The delicacy, which he cultivated, restrains him to a certain nicety and caution, even when he writes upon the slightest matter. He has, therefore, in his whole volume, nothing burlesque, and seldom anything ludicrous or familiar. He seems always to do his best; though his subjects are often unworthy of his care.
It is not easy to think without some contempt on an author, who is growing illustrious in his own opinion by verses, at one time, “To a Lady, who can do anything but sleep, when she pleases;” at another, “To a Lady who can sleep when she pleases;” now, “To a Lady, on her passing through a crowd of people;” then, “On a braid of divers colours woven by four Ladies;” “On a tree cut in paper;” or, “To a Lady, from whom he received the copy of verses on the paper-tree, which, for many years, had been missing.”
Genius now and then produces a lucky trifle. We still read the Dove of Anacreon, and Sparrow of Catullus: and a writer naturally pleases himself with a performance, which owes nothing to the subject.
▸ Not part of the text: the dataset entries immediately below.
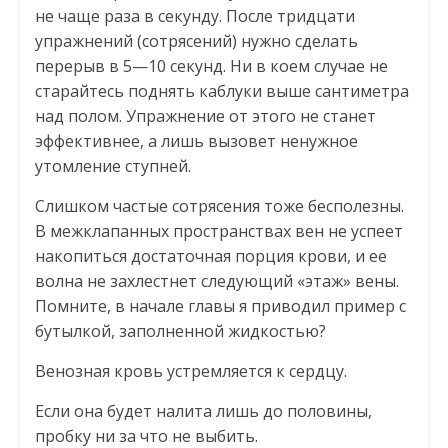
не чаще раза в секунду. После тридцати
упражнений (сотрясений) нужно сделать
перерыв в 5—10 секунд. Ни в коем случае не
старайтесь поднять каблуки выше сантиметра
над полом. Упражнение от этого не станет
эффективнее, а лишь вызовет ненужное
утомление ступней.
Слишком частые сотрясения тоже бесполезны.
В межклапанных пространствах вен не успеет
накопиться достаточная порция крови, и ее
волна не захлестнет следующий «этаж» вены.
Помните, в начале главы я приводил пример с
бутылкой, заполненной жидкостью?
Венозная кровь устремляется к сердцу.
Если она будет налита лишь до половины,
пробку ни за что не выбить.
But compositions merely pretty have the fate of other pretty things, and are quitted in time for something useful; they are flowers fragrant and fair, but of short duration; or they are blossoms to be valued only as they foretell fruits.
Among Waller’s little poems are some, which their excellency ought to secure from oblivion; as, To Amoret, comparing the different modes of regard with which he looks on her and Sacharissa; and the verses on Love, that begin, “Anger in hasty words or blows.”
In others he is not equally successful; sometimes his thoughts are deficient, and sometimes his expression.
The numbers are not always musical; as,
Fair Venus, in thy soft arms
The god of rage confine:
For thy whispers are the charms
Which only can divert his fierce design.
What though he frown, and to tumult do incline;
Thou the flame
Kindled in his breast canst tame
With that snow which unmelted lies on thine.
He seldom indeed fetches an amorous sentiment from the depths of science; his thoughts are for the most part easily understood, and his images such as the superfices of nature readily supplies; he has a just claim to popularity, because he writes to common degrees of knowledge; and is free at least from philosophical pedantry, unless perhaps the end of a song to the Sun may be excepted, in which he is too much a Copernican. To which may be added the simile of the “palm” in the verses “on her passing through a crowd;” and a line in a more serious poem on the Restoration, about vipers and treacle, which can only be understood by those who happen to know the composition of the Theriaca.
His thoughts are sometimes hyperbolical and his images unnatural
The plants admire,
No less than those of old did Orpheus’ lyre;
If she sit down, with tops all tow’rds her bow’d,
They round about her into arbours crowd;
Or if she walks, in even ranks they stand,
Like some well-marshall’d and obsequious band.
In another place:
While in the park I sing, the listening deer
Attend my passion, and forget to fear:
When to the beeches I report my flame,
They bow their heads, as if they felt the same.
To gods appealing, when I reach their bowers
With loud complaints they answer me in showers.
To thee a wild and cruel soul is given,
More deaf than trees, and prouder than the Heaven!
On the head of a stag:
O fertile head! which every year
Could such a crop of wonder bear!
The teeming earth did never bring,
So soon, so hard, so large a thing:
Which might it never have been cast,
Each year’s growth added to the last,
These lofty branches had supplied
The earth’s bold sons’ prodigious pride:
Heaven with these engines had been scaled,
When mountains heap’d on mountains fail’d.